- **DOCUMENT TEXT**:
This page contains a summary of best practices drawn from other pages in the Cloud Storage documentation. You can use the best practices listed here as a quick reference of what to keep in mind when building an application that uses Cloud Storage. Follow these best practices when launching a commercial application.
If you are just starting out with Cloud Storage, this page may not be the best place to start, because it does not teach you the basics of how to use Cloud Storage. If you are a new user, we suggest that you start with Getting Started: Using the GCP Console or Getting Started: Using the gsutil Tool.
The bucket namespace is global and publicly visible. Every bucket name must be unique across the entire Cloud Storage namespace. For more information, see Bucket and Object Naming Guidelines.
If you need a lot of buckets, use GUIDs or an equivalent for bucket names, put retry logic in your code to handle name collisions, and keep a list to cross-reference your buckets. Another option is to use domain-named buckets and manage the bucket names as sub-domains.
Don't use user IDs, email addresses, project names, project numbers, or any personally identifiable information (PII) in bucket names because anyone can probe for the existence of a bucket. Similarly, be very careful with putting PII in your object names, because object names appear in URLs for the object.
Bucket names should conform to standard DNS naming conventions, because a bucket name can appear in a DNS record as part of a
CNAMEredirect. For details on bucket name requirements, see Bucket Name Requirements.
Forward slashes in objects have no special meaning to Cloud Storage, as there is no native directory support. Because of this, deeply nested directory- like structures using slash delimiters are possible, but won't have the performance of a native filesystem listing deeply nested sub-directories.
Avoid using sequential filenames such as timestamp-based filenames if you are uploading many files in parallel. Because files with sequential names are stored consecutively, they are likely to hit the same backend server, meaning that throughput will be constrained. In order to achieve optimal throughput, you can add the hash of the sequence number as part of the filename to make it non-sequential. For more information, see Request Rate and Access Distribution Guidelines.
Perform a back-of-the-envelope estimation of the amount of traffic that will be sent to Cloud Storage. Specifically, think about:
Operations per second. How many operations per second do you expect, for both buckets and objects, and for create, update, and delete operations.
Bandwidth. How much data will be sent, over what time frame?
Cache control. Specifying the
Cache-Controlmetadata on objects will benefit read latency on hot or frequently accessed objects. See Viewing and Editing Metadata for instructions for setting object metadata, such as
Design your application to minimize spikes in traffic. If there are clients of your application doing updates, spread them out throughout the day.
While Cloud Storage has no upper bound on the request rate, for the best performance when scaling to high request rates, follow the Request Rate and Access Distribution Guidelines.
If you get an error, use exponential backoff to avoid problems due to large traffic bursts.
Understand the performance level customers will expect from your application. This information will help you choose a storage option and region when creating new buckets.
Regions & data storage options
Data that will be served at a high rate with high availability should use the Multi-Regional Storage or Regional Storage class. These classes provide the best availability with the trade-off of a higher price.
Store your data in a region closest to your application's users. For instance, for EU data you might choose an EU bucket, and for US data you might choose a US bucket. For more information, see Bucket Locations.

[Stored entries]
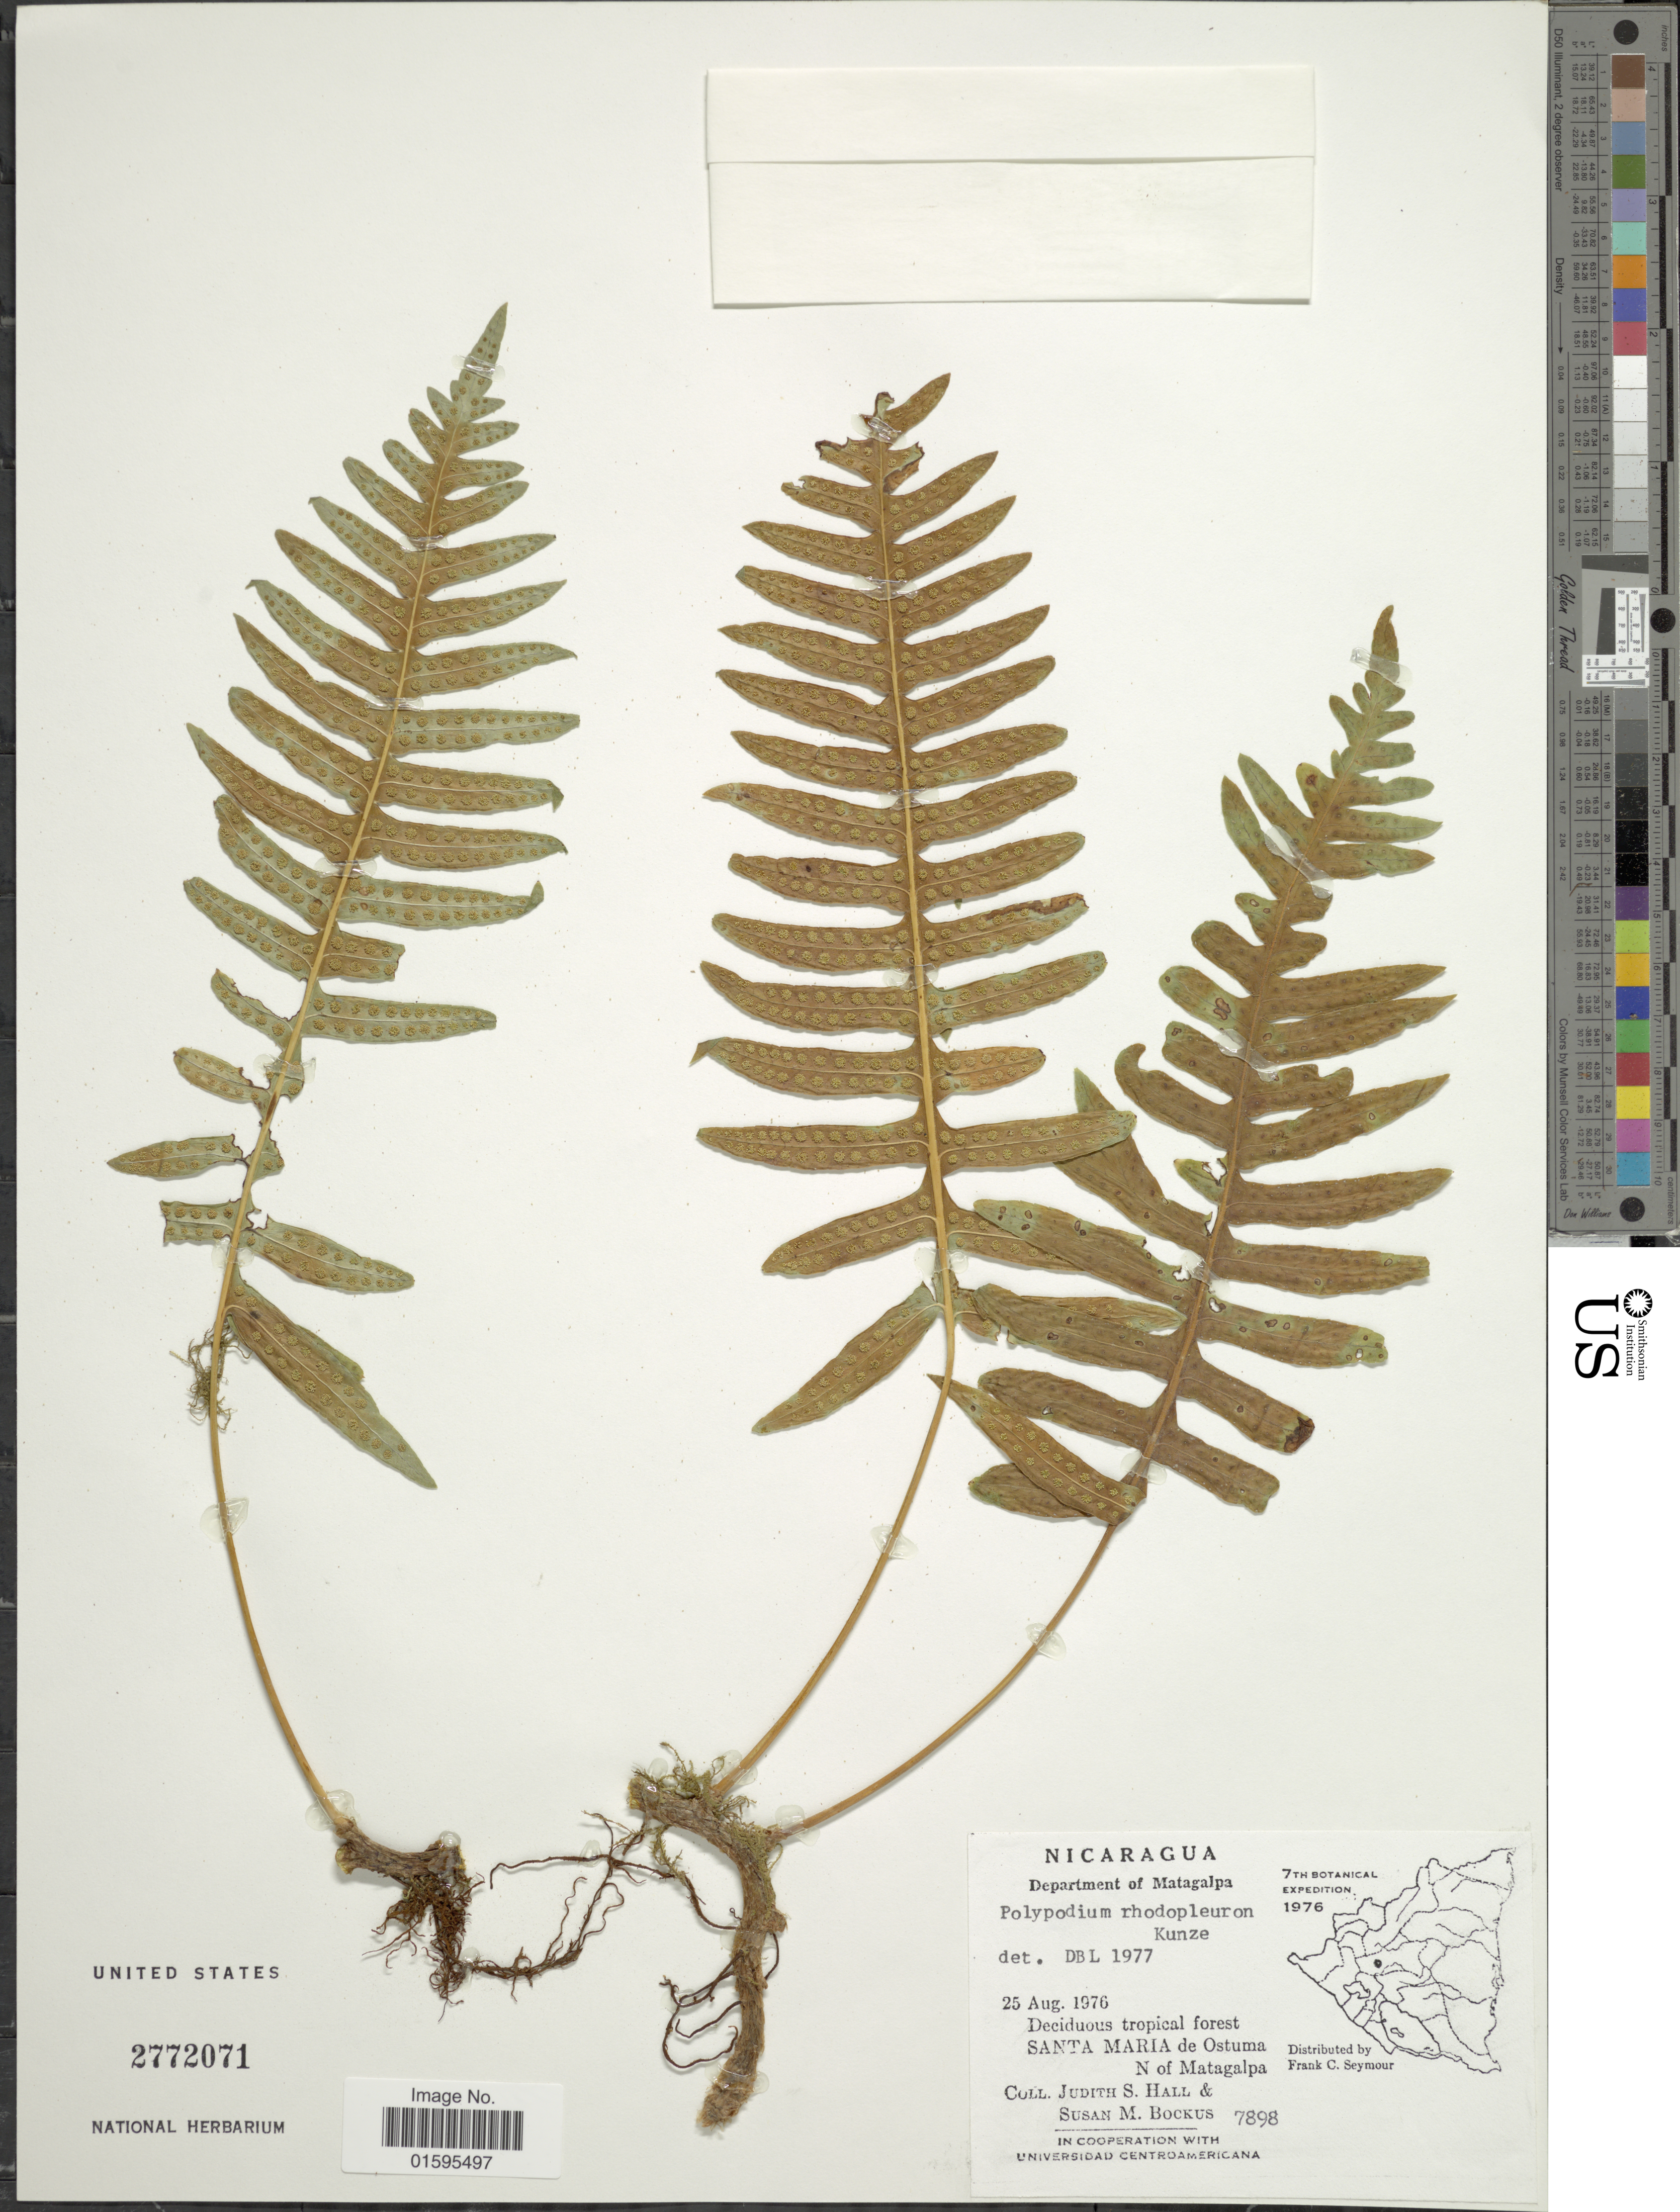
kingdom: Plantae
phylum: Tracheophyta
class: Polypodiopsida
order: Polypodiales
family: Polypodiaceae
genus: Polypodium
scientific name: Polypodium rhodopleuron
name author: Kunze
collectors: J. Hall & S. Bockus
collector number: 7898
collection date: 1976-08-25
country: Nicaragua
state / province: Matagalpa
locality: Santa Maria de Ostuma, N of Matagalpa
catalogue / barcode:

- **TASKS**:
1. From the Cloud Storage best practices page, output the passage from "The bucket namespace" up to and including "Object Naming Guidelines.".
2. According to the Cloud Storage best practices page, what should you use when you get an error, to avoid problems from large traffic bursts?

- **SOLVED TASKS**:
1.
The bucket namespace is global and publicly visible. Every bucket name must be unique across the entire Cloud Storage namespace. For more information, see Bucket and Object Naming Guidelines.

2. Exponential backoff.